9. The Instant of Being Everywhere: Options and Obstacles in Technology-mediated Education

Michael Krikonis, Jaan Valsiner


Contemporary technological advancements create new forms of human experiences – most notably the speed of communication, and the linking of the here-and-now and there-and-now settings. We analyze the new hybrid setting that is created for the teaching/learning contexts through seminars that use videoconferencing between remote locations, and emphasize that through these technological means teaching and learning activities move into the liminal place – heterotopia – where time and space of actions is set up under new constraints of immediacy. Human relations of our time emulate new technological devices in ways that let us forget them. Once mastered, we forget all the confusions we lived through when trying to use a computer, cell phone, or i-pod for the first time. Moreover, reliance on such hard-attained technological devices becomes a primary psychological necessity – as anyone forgetting one’s cell phone may understand. Objects which once – not so long ago – were foreign and somewhat untrusted interventions into our ordinary ways of living quickly become hyper-ordinary.

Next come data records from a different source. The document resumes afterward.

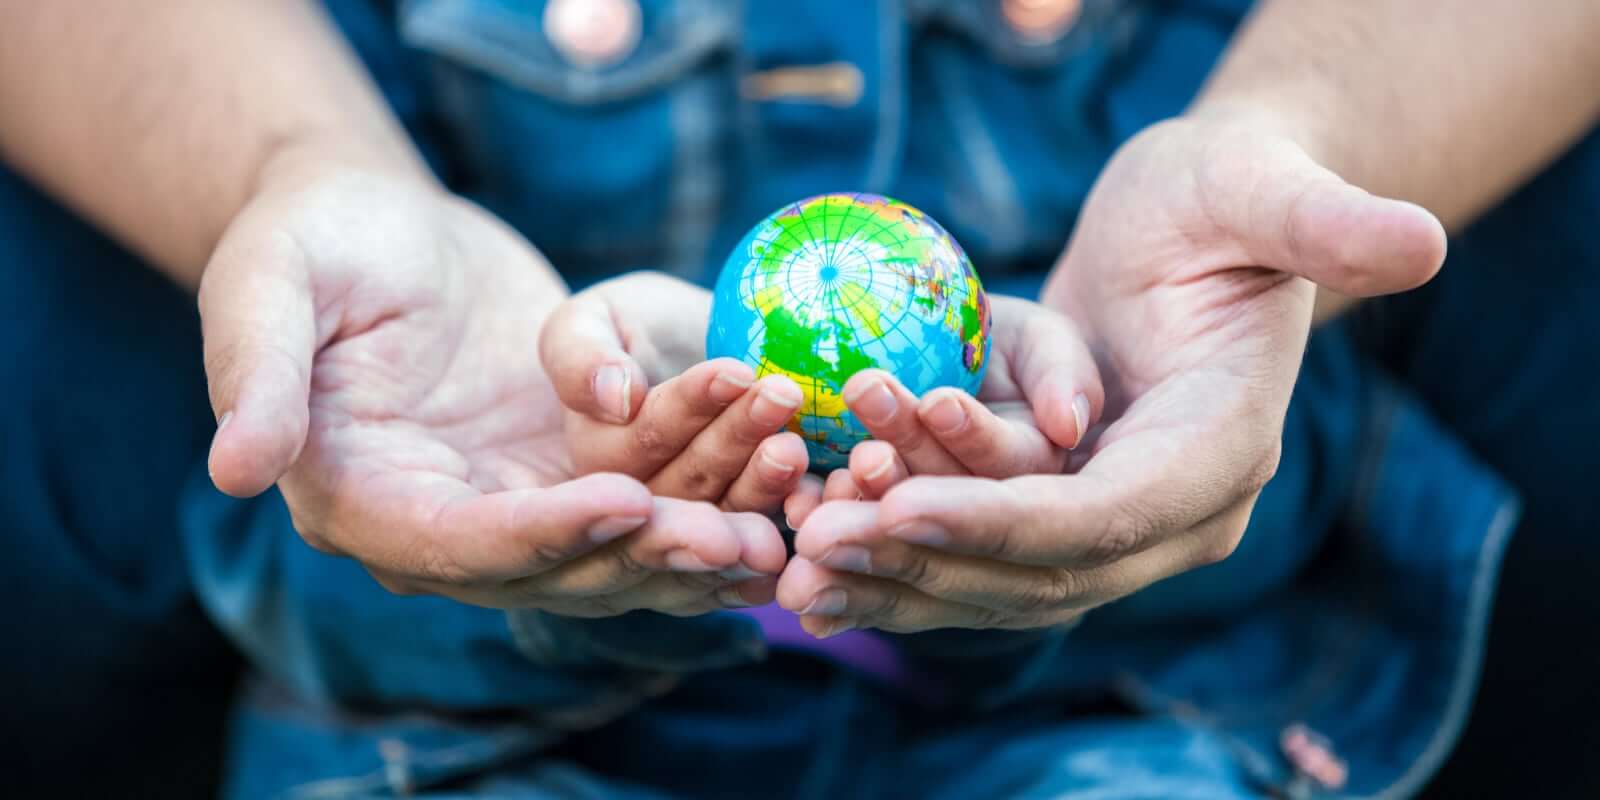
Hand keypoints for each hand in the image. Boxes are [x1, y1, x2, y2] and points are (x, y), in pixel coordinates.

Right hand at [201, 160, 782, 611]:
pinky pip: (652, 492)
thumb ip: (257, 374)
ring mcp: (514, 503)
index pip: (458, 547)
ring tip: (782, 508)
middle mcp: (444, 525)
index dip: (543, 536)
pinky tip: (786, 479)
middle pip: (558, 568)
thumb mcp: (270, 284)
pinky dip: (715, 489)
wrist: (380, 221)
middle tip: (738, 535)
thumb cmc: (315, 239)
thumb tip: (235, 469)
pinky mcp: (570, 470)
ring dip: (701, 530)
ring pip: (619, 545)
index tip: (624, 503)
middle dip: (649, 556)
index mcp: (362, 498)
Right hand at [539, 272, 810, 513]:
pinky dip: (798, 506)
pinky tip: (827, 486)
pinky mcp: (745, 522)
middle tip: (781, 395)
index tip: (731, 371)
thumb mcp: (582, 325)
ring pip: (731, 506)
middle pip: (687, 481)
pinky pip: (770, 521)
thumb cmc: (620, 330)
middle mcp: (639, 510)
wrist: (674, 352)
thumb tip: (615, 397)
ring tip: (803, 433)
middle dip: (736, 440)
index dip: (684, 408)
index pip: (637, 440)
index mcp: (594, 462)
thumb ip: (579, 357)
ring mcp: (694, 522)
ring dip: (770, 472)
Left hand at [777, 111, 1446, 634]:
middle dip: (925, 563)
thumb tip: (1420, 240)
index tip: (897, 510)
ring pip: (994, 580)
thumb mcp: (1260, 190)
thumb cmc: (1224, 194)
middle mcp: (1171, 512)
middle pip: (1039, 572)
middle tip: (811, 546)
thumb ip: (1324, 225)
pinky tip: (812, 554)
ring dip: (894, 577)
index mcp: (1221, 452)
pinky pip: (971, 555)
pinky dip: (897, 561)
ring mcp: (1112, 523)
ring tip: (793, 558)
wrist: (1192, 227)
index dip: (1003, 522)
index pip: (1107, 519)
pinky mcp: (1060, 512)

Yet information technology is special; it changes us more than technological breakthroughs in other life areas – cooking technology (microwaves), water reprocessing technology, or laundromats – do. The old social boundaries or private<>public kind are broken down (e.g. receiving a phone call while in bathroom) and newly established (e.g., switching off one’s cell phone at the beginning of a relevant social event).

We turn around while walking in a street hearing somebody behind us saying a loud «hello» to meet the friendly stranger, only to find her deeply attached to her cellphone. Even more curious are the street scenes where seemingly normal human beings can be seen talking loudly to themselves. The hands-free sets make the difference between ordinary street and an insane asylum that of a matter of degree. The nature of social institutions is likewise changing. The historic difference between formal (school) and informal (community) education crumbles with the wireless internet connections arriving inside school classrooms, and the cell phone photo cameras used to communicate exam questions to the peer elsewhere. Technology makes us free – or, more precisely – makes us dependent in new ways. These new ways both enable and restrict our ways of living; the speed of sending a message instantly to the other side of the world is balanced by the slow agony of trying to remember one’s own forgotten password among the many.